Liberdade de expressão ou decência parlamentar?
Por estes dias, algumas pessoas –
umas que conheço e com as quais convivo; outras que me reconhecem no que faço e
que me abordaram na rua – me têm perguntado o que penso sobre “essa coisa da
liberdade de expressão” na Assembleia da República, a propósito das palavras
desbragadas e inaceitáveis do líder do Chega, na passada sexta-feira, com que inflama o seu discurso extremista
e as suas teses racistas e homofóbicas.
Não creio que “coisa” deva ser
colocada ao nível da liberdade de expressão. Seria atribuir-lhe a dignidade que
não tem e conferir-lhe um patamar de discussão que não merece. No essencial, a
questão é de uma natureza na qual o presidente da Assembleia deveria ter sabido
situar – a da decência parlamentar.

| DADOS FORNECIDOS |
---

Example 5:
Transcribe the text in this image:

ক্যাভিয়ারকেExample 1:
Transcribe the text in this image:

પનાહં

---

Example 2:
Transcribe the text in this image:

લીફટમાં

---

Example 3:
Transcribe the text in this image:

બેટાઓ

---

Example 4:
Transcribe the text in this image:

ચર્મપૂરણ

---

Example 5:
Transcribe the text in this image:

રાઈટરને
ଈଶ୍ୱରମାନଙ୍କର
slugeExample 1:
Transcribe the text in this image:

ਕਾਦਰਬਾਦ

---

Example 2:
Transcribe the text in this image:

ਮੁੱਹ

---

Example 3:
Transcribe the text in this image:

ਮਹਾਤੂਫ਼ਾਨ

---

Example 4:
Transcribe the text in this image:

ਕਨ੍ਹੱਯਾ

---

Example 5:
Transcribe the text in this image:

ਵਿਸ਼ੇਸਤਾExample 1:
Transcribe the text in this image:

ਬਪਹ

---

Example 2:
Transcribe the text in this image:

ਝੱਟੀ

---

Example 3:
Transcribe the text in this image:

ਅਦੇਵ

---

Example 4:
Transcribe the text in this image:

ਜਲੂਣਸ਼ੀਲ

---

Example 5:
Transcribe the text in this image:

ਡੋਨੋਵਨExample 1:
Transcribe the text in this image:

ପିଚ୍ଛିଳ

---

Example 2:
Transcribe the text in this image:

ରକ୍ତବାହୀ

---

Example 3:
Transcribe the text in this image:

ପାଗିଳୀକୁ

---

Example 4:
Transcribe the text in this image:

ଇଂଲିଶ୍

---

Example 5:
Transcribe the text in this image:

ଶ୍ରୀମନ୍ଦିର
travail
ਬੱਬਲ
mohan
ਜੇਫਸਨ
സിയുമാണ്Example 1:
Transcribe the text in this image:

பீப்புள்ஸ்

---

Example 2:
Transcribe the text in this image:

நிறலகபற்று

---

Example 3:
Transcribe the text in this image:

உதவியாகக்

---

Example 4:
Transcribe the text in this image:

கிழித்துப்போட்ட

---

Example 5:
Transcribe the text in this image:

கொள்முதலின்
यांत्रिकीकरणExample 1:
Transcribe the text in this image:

| INSTRUÇÕES |
1: Repita o trecho do artigo sobre a decência parlamentar entre “Por estes dias, algumas” e “racistas e homofóbicas.”, inclusive.
2: No artigo sobre a decência parlamentar, em que dia foram proferidas as palavras do líder do Chega?
3: Continue o artigo sobre a decência parlamentar a partir do ponto em que termina.

| RESPOSTAS |
1:
Por estes dias, algumas pessoas –
umas que conheço e com as quais convivo; outras que me reconhecem no que faço e
que me abordaram na rua – me têm perguntado o que penso sobre “essa coisa da
liberdade de expressão” na Assembleia da República, a propósito das palavras
desbragadas e inaceitáveis do líder do Chega, na passada sexta-feira, com que inflama o seu discurso extremista
e as suas teses racistas e homofóbicas.

2: Na passada sexta-feira.

3:
Seria paradoxal que, num
Parlamento tão cioso das suas praxes e salamaleques, não devessem os deputados absterem-se
– ou serem disso inibidos – de pronunciar termos e expressões desprimorosas e
ofensivas em relação a pessoas presentes ou ausentes, a instituições nacionais ou
estrangeiras e a outros países e respectivos povos.
É questão de decência e de decoro
a que se obrigam os investidos no mandato popular tratar os outros – presentes ou
ausentes – com respeito e consideração. Se não são capazes de fazê-lo, o Regimento
da Assembleia da República (n.º 3 do art.º 89.º) prevê acertadamente:
“O orador é
advertido pelo Presidente da Assembleia da República quando se desvie do
assunto em discussão ou quando o discurso se torne injurioso ou ofensivo,
podendo retirar-lhe a palavra.”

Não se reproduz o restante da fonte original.